Of course these negative experiences have an impact and it is often easier to hold on to the limiting judgements of others rather than reinforce the positive experiences in life, but time has taught me to be thankful for the criticism and to see it for what it truly was; not a judgement upon myself or my value as a human being but as a symptom of the oppressor’s (or aggressor’s) limited wisdom or understanding or of their own terror of facing themselves – as John Amaechi told me a few years ago, self-acceptance is about, “recognising your soul in the dark”.
We all have our stories of bullying and, in sharing these, I hope that one message resounds – YOU have as much right to live and love as anyone else, YOU have unending potential and this must not be stifled by the narrow expectations of another.

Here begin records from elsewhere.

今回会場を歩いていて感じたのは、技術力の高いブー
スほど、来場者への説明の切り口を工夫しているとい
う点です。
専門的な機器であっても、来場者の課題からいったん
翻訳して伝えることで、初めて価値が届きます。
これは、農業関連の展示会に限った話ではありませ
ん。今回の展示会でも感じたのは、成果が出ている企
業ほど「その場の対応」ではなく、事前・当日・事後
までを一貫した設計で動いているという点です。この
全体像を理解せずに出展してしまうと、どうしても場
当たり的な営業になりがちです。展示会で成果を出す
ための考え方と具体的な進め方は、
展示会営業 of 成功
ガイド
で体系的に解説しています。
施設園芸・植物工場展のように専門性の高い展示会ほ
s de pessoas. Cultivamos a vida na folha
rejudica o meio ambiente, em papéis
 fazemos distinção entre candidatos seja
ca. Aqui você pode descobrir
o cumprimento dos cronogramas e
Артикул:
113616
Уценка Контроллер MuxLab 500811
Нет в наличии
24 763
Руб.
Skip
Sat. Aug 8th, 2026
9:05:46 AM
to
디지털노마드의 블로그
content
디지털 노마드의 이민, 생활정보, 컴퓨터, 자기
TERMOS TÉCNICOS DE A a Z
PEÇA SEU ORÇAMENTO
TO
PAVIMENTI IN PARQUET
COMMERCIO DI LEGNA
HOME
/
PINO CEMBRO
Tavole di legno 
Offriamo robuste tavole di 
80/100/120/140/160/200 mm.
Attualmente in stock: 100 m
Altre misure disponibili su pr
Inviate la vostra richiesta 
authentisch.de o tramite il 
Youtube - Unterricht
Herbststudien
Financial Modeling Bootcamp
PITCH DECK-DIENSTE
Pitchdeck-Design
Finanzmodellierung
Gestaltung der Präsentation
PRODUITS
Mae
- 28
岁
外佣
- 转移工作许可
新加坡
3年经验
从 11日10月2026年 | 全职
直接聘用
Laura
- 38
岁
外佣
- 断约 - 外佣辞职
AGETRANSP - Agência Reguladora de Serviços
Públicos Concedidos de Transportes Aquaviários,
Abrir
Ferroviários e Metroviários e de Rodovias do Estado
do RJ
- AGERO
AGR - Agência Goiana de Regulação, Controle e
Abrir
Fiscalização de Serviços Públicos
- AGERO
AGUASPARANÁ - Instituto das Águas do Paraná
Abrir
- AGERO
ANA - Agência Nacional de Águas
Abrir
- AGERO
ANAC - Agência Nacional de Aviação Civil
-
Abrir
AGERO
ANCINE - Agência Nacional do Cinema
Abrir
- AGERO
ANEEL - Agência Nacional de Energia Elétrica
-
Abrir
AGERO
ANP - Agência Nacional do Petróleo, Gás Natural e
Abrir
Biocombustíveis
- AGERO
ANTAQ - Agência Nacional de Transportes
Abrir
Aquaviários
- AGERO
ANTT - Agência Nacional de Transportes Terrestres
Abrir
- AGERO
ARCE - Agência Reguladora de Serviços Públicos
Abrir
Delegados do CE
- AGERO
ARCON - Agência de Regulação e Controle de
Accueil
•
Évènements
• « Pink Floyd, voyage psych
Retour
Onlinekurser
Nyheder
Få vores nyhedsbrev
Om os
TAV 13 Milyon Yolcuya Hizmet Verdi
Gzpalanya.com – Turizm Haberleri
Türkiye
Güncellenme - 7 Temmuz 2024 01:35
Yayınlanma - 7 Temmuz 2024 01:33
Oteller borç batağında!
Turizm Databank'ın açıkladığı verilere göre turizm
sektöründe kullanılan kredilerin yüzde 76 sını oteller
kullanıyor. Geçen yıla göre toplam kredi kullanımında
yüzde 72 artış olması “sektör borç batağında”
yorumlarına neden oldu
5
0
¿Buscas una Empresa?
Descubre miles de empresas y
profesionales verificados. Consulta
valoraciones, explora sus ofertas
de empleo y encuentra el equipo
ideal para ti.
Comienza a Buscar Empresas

Living authentically is your greatest gift to both yourself and those with whom you interact.
You or I may not be Buddha, Gandhi, or Martin Luther King, but we can all have a positive and significant impact upon this world. You and I can only achieve anything of value for ourselves and others by letting go of limiting labels, by refusing to absorb the judgements of others as true definitions of ourselves and by knowing that someone is only a victor if we choose to be their victim.
Support, encouragement and positive validation is out there; it does get better and there is hope.
Above all this, remember that when you realise that positive validation begins with yourself then not only does it get better, it IS better.
Joy and self-acceptance must never be influenced by external circumstances and a poisonous or toxic attitude towards you is never right.